*Try it*
Put everything in the entries below, from the line containing "- Configure <code" down to the line containing "- Please refer", into a Markdown table with the columns Row and Line. Number each row and leave out blank lines.

*Material shown*
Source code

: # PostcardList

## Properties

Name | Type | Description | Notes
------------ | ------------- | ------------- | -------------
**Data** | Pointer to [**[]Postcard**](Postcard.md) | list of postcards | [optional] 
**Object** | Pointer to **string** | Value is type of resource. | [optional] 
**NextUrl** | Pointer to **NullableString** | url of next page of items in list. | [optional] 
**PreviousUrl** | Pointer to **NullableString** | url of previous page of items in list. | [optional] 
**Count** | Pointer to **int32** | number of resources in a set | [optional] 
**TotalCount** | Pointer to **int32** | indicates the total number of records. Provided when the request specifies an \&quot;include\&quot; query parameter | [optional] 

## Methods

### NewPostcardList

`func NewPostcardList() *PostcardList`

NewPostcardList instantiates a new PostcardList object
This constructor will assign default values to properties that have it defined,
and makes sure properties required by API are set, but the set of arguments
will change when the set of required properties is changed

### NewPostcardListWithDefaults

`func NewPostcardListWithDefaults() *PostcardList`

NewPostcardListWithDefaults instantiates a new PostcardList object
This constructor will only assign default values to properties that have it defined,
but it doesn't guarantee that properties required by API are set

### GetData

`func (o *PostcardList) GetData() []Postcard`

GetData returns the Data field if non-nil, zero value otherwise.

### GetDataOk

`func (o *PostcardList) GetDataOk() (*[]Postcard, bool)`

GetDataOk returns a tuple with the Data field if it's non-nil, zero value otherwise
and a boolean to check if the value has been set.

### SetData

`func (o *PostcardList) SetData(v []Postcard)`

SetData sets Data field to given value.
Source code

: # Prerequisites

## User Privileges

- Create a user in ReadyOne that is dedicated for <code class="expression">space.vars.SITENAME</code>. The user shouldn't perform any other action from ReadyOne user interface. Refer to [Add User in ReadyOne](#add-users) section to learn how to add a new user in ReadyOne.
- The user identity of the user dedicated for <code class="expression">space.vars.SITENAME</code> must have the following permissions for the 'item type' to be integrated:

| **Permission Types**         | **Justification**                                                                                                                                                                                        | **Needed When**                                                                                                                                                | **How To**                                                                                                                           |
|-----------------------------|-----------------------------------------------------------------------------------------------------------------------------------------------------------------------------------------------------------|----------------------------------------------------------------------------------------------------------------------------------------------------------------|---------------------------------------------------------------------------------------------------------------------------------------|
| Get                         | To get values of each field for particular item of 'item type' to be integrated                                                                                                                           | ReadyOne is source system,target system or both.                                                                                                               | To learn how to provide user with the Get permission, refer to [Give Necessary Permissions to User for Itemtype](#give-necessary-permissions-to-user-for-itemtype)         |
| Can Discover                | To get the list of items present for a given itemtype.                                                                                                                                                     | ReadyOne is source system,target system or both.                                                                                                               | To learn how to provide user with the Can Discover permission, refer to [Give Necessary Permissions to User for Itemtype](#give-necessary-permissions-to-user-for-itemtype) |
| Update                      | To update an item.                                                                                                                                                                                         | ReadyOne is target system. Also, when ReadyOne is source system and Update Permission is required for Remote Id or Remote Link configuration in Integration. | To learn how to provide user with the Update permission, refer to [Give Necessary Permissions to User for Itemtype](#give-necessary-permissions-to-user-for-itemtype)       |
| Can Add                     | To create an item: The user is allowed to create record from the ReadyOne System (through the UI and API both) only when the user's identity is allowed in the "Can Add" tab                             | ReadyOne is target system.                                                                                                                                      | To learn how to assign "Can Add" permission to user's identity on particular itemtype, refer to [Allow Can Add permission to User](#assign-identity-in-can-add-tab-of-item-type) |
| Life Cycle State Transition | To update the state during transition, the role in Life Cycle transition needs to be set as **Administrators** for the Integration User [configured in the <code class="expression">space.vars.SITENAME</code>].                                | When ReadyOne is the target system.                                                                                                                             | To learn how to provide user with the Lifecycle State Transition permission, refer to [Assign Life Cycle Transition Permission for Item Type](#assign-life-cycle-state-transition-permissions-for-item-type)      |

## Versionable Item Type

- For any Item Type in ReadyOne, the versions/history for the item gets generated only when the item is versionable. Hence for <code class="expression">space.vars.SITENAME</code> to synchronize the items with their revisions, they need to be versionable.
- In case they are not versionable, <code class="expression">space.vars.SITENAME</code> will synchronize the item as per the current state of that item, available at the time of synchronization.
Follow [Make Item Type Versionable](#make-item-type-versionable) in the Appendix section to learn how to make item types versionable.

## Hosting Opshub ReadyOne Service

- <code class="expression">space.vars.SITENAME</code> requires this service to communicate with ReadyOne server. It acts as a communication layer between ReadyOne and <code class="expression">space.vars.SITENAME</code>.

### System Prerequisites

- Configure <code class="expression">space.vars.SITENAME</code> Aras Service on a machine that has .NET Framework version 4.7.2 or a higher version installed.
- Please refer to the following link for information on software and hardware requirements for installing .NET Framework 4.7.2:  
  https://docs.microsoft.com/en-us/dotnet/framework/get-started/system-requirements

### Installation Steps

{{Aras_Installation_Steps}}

*Output for this task*
| Row | Line |
|---|---|
| 1 | - Configure <code class="expression">space.vars.SITENAME</code> Aras Service on a machine that has .NET Framework version 4.7.2 or a higher version installed. |
| 2 | - Please refer to the following link for information on software and hardware requirements for installing .NET Framework 4.7.2:   |